I for one have left my job of 9 years to set out in website design - using Sitemaker software.
So with my self-employment now rather pinned on the reliability of Moonfruit - it's good to know that it's taken seriously!
Arif
Is there a problem with the server? as website is not showing message:
The page cannot be displayed
The page you are looking for is currently unavailable. The Web site might be experiencing technical difficulties, or you may need to adjust your browser settings.
Please advise a.s.a.p
Hi Keepsakek,
We are not experiencing any errors, problems or slow-downs. Suggest you contact support and give us some details about your site and account.
If you have problems with accessing support on Moonfruit, please use our alternate site:
http://www.sitemakerlive.com/en/sup...
Thanks
moonfruit not working tonight very well (3rd Nov) around 6.35- 7.20pm was very slow now websites will not load up keep getting this (500 Internal Server Error)
Hi Andy,
Can you please give us a time zone.
We've checked our logs for Monday and have no reported issues. We do run some back up scripts at around midnight GMT but this is extremely unlikely to cause severe slow downs or for that matter Internal Server Errors.
Thanks
Hi there, I can access my site but when I go to edit - it wont load the page. I have had the problem before and didnt get a lot of help and now its really crucial i get the sites edited. I have cleared cookies etc but it still wont work.
HELP!
Hi Emma,
This will not be related to the incident mentioned above. You also you haven't given us any clues to what sites you are referring to. Is it just one site or all of your sites?
The only way we can resolve this is if you contact support and give us a much detail as possible and we will investigate. We will ensure that if the problem is a serious one it will get addressed and resolved.
Thanks
once again moonfruit is offline. anyone else got any issues. Moonfruit what is going on?
Hi, moonfruit and sitemakerlive are down as well as all the sub sites. Do you have an eta of when this will be corrected. much appreciated
Rory
fingers crossed it seems it maybe back
may have spoken to soon
I was beginning to think it was just me!
moonfruit are you able to tell us what is going on and an eta on when it will be fixed please.
Any one been getting a 502 Bad Gateway
as i just got this a few seconds ago both on my website which strange enough is now loading properly and moonfruit well i bet thats working too
has this got any thing to do with the outage which occured at the end of last month
yeah we are getting that message on our site too. it will go in an out of working properly. Waiting to hear from moonfruit on what is happening no details from them on what is happening or an eta on when it will be fixed as yet
well i getting all sites up now although a little slow... is this a regular thing with moonfruit??

→ WHAT TO DO
A. In the Moonfruit forum thread, at about what time are the backup scripts run?
B. Repeat the part of the Moonfruit forum thread that runs from "So with my self-employment" to "http://www.sitemakerlive.com/en/sup...".

→ DATASET SECTION
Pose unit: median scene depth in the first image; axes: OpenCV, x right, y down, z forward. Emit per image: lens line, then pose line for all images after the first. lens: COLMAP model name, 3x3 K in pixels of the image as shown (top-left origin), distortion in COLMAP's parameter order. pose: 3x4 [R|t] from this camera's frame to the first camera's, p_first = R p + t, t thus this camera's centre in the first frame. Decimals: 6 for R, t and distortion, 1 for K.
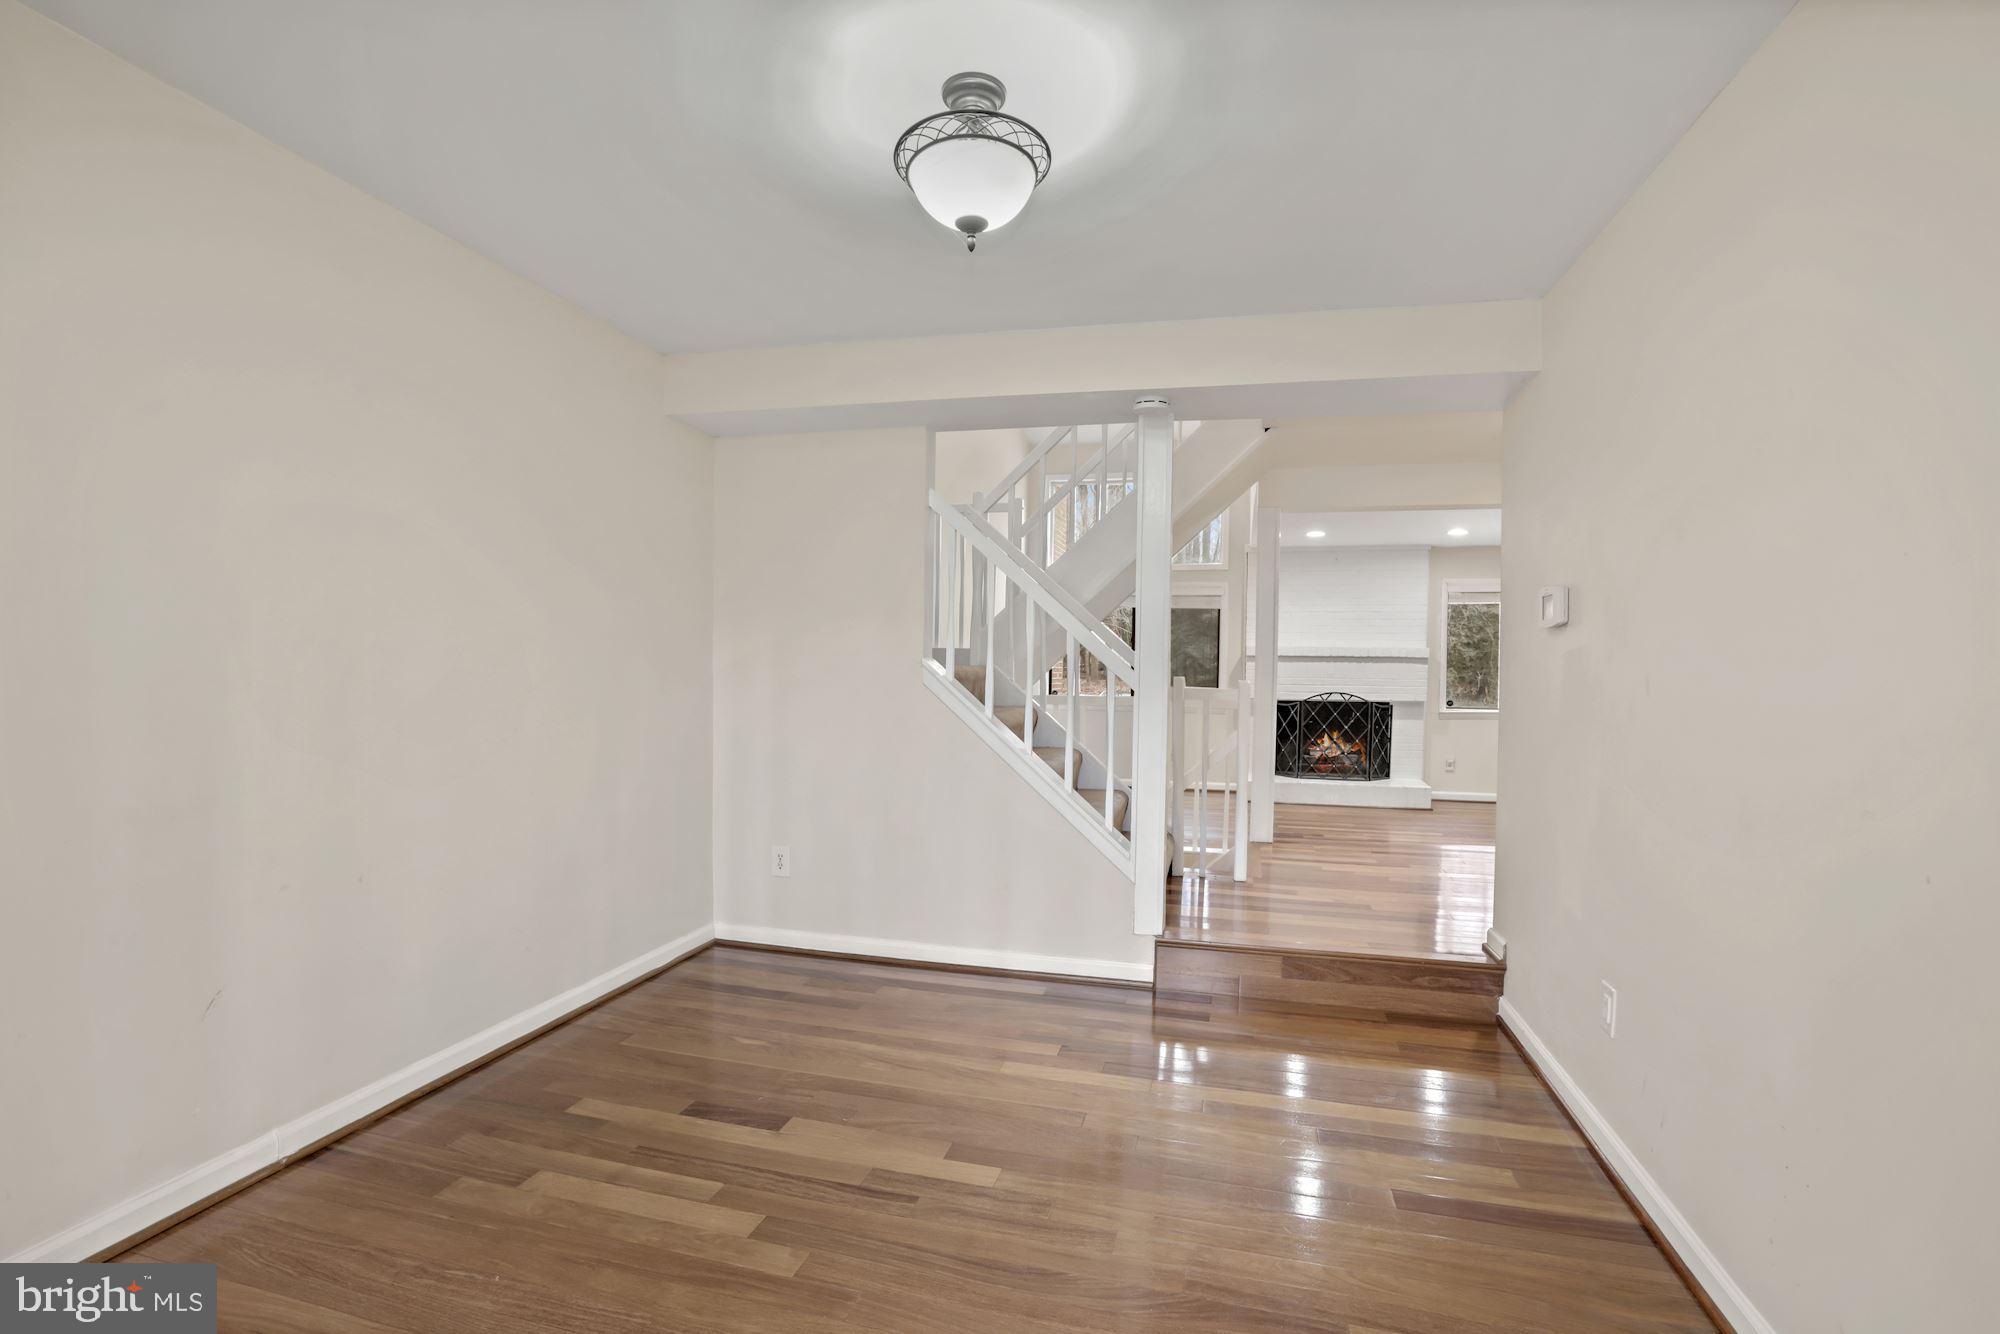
lens RADIAL K [[863.5, 0, 1007.0], [0, 863.5, 667.0], [0, 0, 1]] dist [-0.012227, 0.001297]
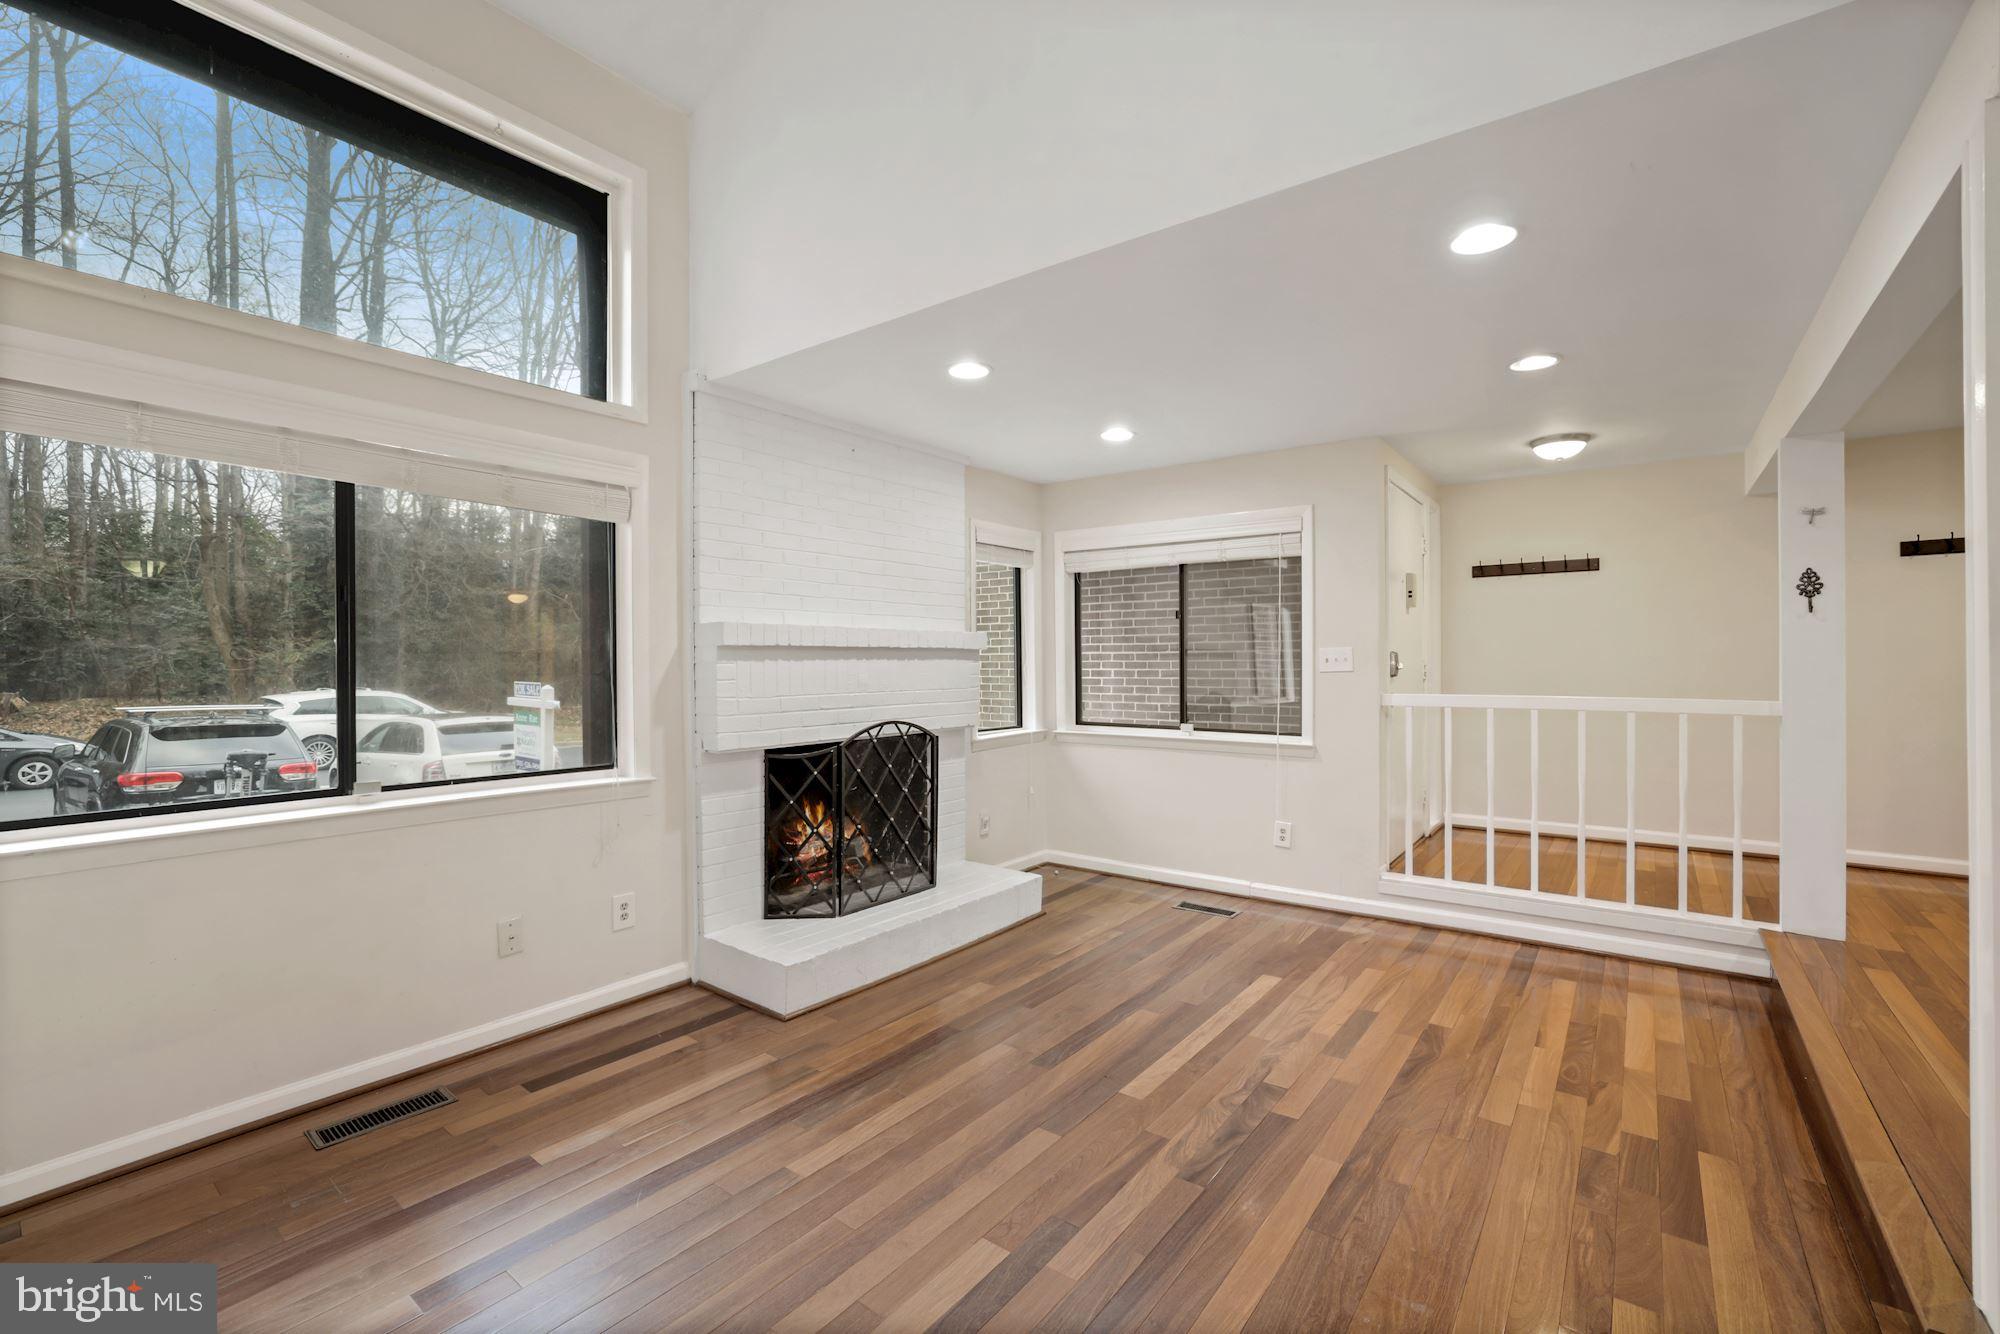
lens RADIAL K [[863.5, 0, 1014.7], [0, 863.5, 668.6], [0, 0, 1]] dist [-0.012227, 0.001297]
pose [[0.368349, -0.011322, 0.929619, -0.044205], [0.024680, 0.999693, 0.002396, 0.001110], [-0.929360, 0.022060, 0.368515, 0.745826]]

→ SET OF ANSWERS
A. Around midnight GMT.

B.
So with my self-employment now rather pinned on the reliability of Moonfruit - it's good to know that it's taken seriously!
Arif
Is there a problem with the server? as website is not showing message:
The page cannot be displayed
The page you are looking for is currently unavailable. The Web site might be experiencing technical difficulties, or you may need to adjust your browser settings.
Please advise a.s.a.p
Hi Keepsakek,
We are not experiencing any errors, problems or slow-downs. Suggest you contact support and give us some details about your site and account.
If you have problems with accessing support on Moonfruit, please use our alternate site:
http://www.sitemakerlive.com/en/sup...